(Work to be completed)
Print the lines below exactly, beginning with the one that contains "left hip: (88, 310)" and stopping after the last line.

(Material provided)
*** Begin section ***
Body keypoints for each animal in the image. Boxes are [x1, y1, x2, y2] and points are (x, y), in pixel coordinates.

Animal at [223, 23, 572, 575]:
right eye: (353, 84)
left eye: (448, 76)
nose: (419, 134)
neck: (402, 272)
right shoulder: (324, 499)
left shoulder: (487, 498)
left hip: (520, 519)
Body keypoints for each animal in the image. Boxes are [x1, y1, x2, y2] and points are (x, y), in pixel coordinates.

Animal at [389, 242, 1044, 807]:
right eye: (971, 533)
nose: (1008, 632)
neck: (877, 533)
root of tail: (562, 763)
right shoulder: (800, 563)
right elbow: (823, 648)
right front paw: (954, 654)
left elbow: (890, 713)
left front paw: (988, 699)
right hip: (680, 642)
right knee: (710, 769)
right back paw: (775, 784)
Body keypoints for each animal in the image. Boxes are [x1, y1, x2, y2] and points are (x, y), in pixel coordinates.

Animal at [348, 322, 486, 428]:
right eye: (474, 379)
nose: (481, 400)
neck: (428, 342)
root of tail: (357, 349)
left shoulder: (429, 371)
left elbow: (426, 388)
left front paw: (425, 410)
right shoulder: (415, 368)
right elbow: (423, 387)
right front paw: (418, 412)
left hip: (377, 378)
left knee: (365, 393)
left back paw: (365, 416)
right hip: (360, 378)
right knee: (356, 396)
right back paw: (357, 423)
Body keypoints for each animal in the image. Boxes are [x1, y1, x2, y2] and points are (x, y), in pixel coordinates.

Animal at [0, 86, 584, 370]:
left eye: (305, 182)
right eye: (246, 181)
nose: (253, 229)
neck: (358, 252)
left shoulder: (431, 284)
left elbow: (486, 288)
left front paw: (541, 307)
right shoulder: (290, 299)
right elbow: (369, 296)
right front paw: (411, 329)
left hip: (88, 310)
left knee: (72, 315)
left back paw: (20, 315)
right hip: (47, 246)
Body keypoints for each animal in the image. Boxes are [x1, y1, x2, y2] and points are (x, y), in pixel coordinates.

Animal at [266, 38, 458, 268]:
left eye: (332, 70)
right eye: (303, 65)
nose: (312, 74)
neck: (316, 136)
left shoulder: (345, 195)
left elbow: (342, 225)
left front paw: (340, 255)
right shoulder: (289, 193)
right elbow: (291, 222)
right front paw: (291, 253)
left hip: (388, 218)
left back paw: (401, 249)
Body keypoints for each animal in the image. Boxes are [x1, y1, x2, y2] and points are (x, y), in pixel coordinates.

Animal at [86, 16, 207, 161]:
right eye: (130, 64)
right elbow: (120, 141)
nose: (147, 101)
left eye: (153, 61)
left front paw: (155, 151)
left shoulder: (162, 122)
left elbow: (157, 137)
*** End section ***
(Answer section)
left hip: (88, 310)
left knee: (72, 315)
left back paw: (20, 315)
right hip: (47, 246)
Body keypoints for each animal in the image. Boxes are [x1, y1, x2, y2] and points are (x, y), in pixel coordinates.

Animal at [266, 38, 458, 268]:
left eye: (332, 70)
right eye: (303, 65)
nose: (312, 74)
neck: (316, 136)
left shoulder: (345, 195)
left elbow: (342, 225)
left front paw: (340, 255)
right shoulder: (289, 193)
right elbow: (291, 222)
right front paw: (291, 253)
left hip: (388, 218)
left back paw: (401, 249)
Body keypoints for each animal in the image. Boxes are [x1, y1, x2, y2] and points are (x, y), in pixel coordinates.

Animal at [86, 16, 207, 161]:
right eye: (130, 64)
right elbow: (120, 141)
nose: (147, 101)
left eye: (153, 61)
left front paw: (155, 151)
left shoulder: (162, 122)
left elbow: (157, 137)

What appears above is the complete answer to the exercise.